:: Goal of the exercise ::
Transcribe, without alteration, the line that includes "vase: none [39,349,88,440]" and each line after it until the records end, omitting all that precede it.

____________________

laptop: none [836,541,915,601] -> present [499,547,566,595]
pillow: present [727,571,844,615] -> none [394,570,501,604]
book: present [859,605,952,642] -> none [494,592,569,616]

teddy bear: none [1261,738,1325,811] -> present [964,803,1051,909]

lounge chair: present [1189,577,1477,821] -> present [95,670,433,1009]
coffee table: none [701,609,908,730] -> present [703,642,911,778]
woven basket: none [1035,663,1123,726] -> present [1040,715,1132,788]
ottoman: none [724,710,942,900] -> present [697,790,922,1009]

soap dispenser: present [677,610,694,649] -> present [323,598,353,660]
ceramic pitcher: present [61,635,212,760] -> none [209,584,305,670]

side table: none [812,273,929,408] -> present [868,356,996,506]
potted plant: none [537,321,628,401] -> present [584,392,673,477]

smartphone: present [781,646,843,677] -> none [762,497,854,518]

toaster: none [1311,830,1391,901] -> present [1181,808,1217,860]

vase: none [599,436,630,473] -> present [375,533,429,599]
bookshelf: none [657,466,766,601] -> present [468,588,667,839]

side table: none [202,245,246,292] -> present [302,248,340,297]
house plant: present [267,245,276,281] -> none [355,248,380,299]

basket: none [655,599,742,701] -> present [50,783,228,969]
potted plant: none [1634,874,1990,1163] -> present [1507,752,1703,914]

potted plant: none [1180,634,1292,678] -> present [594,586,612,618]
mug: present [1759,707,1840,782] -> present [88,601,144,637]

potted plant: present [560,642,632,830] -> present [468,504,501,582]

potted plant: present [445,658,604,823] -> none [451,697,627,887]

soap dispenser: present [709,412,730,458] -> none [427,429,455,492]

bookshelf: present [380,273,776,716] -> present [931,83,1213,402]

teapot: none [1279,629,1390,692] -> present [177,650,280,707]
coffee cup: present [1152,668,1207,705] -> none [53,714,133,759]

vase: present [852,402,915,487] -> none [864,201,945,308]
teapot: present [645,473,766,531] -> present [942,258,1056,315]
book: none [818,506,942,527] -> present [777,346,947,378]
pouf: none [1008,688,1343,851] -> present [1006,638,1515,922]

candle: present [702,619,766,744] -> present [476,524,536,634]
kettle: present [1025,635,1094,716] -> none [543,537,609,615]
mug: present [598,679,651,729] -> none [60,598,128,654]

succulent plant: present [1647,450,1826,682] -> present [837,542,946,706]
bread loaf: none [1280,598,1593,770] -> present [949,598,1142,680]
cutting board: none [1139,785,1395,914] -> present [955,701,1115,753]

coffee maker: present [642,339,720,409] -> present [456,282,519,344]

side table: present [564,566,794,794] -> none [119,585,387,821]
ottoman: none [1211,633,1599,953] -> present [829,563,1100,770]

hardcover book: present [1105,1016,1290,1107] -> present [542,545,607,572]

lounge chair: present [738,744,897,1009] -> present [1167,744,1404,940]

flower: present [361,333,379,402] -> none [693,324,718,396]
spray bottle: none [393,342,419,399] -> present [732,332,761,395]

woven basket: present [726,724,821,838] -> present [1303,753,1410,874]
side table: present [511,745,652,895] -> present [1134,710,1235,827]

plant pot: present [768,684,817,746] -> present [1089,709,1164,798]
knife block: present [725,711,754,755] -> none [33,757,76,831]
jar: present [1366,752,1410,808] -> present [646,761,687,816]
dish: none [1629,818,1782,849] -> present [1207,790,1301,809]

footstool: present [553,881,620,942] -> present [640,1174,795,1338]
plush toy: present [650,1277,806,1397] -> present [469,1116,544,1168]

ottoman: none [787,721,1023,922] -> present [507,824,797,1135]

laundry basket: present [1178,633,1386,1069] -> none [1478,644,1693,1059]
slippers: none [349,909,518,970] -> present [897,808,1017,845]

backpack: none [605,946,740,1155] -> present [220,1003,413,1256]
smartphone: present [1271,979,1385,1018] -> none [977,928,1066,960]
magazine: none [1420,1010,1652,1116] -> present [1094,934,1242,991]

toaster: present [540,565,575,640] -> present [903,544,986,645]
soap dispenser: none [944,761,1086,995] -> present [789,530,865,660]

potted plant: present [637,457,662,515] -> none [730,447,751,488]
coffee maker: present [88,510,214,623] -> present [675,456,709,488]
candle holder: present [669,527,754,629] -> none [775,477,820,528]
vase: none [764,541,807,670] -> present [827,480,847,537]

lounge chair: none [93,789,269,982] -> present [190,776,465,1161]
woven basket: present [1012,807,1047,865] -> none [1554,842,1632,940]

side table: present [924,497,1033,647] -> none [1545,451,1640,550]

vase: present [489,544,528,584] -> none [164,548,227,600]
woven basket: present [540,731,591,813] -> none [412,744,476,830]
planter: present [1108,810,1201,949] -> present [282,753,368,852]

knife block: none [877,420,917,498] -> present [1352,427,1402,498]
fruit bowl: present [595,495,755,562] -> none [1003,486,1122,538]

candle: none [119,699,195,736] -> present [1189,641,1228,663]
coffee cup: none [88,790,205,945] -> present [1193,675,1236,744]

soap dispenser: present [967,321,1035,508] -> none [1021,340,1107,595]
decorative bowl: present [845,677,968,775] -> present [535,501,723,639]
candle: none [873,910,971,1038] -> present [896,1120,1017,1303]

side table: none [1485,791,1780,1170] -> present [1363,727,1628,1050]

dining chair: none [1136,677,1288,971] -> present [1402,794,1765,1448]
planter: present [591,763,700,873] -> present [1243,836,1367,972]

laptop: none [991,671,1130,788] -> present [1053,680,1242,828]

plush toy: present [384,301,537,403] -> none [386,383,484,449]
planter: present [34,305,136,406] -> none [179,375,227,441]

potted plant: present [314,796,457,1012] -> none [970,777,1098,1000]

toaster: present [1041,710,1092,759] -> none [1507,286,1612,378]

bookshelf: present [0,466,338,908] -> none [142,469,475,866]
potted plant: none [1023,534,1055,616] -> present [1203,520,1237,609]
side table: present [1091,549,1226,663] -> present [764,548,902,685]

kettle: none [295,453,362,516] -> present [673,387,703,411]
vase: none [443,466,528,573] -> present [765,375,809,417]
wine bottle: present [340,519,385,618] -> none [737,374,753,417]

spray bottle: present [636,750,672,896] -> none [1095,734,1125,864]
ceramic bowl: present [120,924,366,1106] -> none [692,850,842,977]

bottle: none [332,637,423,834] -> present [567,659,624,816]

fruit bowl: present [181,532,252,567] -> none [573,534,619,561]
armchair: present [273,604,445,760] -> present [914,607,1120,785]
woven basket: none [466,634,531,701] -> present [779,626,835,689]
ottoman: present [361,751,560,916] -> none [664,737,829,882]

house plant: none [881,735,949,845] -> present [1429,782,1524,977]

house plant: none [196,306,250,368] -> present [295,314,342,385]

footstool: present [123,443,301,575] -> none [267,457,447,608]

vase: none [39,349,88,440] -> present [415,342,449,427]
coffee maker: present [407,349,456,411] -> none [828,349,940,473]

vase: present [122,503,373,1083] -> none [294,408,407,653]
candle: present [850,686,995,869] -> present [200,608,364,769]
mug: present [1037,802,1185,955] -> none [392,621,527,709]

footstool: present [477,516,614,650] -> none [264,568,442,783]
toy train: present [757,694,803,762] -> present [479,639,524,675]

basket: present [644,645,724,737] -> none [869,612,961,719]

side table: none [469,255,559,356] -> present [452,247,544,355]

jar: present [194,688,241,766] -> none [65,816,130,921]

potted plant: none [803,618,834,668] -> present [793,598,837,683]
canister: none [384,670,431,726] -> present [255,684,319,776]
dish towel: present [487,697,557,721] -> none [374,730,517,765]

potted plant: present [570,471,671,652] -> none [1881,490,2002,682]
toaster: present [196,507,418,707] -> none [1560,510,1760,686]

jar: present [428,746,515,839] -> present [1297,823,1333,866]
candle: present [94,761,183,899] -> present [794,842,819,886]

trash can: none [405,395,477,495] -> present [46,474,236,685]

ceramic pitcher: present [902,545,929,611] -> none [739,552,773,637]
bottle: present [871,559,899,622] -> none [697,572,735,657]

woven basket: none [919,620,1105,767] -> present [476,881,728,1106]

____________________

:: Result below ::
vase: none [39,349,88,440] -> present [415,342,449,427]
coffee maker: present [407,349,456,411] -> none [828,349,940,473]

vase: present [122,503,373,1083] -> none [294,408,407,653]
candle: present [850,686,995,869] -> present [200,608,364,769]
mug: present [1037,802,1185,955] -> none [392,621,527,709]

footstool: present [477,516,614,650] -> none [264,568,442,783]
toy train: present [757,694,803,762] -> present [479,639,524,675]

basket: present [644,645,724,737] -> none [869,612,961,719]

side table: none [469,255,559,356] -> present [452,247,544,355]

jar: present [194,688,241,766] -> none [65,816,130,921]

potted plant: none [803,618,834,668] -> present [793,598,837,683]
canister: none [384,670,431,726] -> present [255,684,319,776]
dish towel: present [487,697,557,721] -> none [374,730,517,765]

potted plant: present [570,471,671,652] -> none [1881,490,2002,682]
toaster: present [196,507,418,707] -> none [1560,510,1760,686]

jar: present [428,746,515,839] -> present [1297,823,1333,866]
candle: present [94,761,183,899] -> present [794,842,819,886]

trash can: none [405,395,477,495] -> present [46,474,236,685]

ceramic pitcher: present [902,545,929,611] -> none [739,552,773,637]
bottle: present [871,559,899,622] -> none [697,572,735,657]

woven basket: none [919,620,1105,767] -> present [476,881,728,1106]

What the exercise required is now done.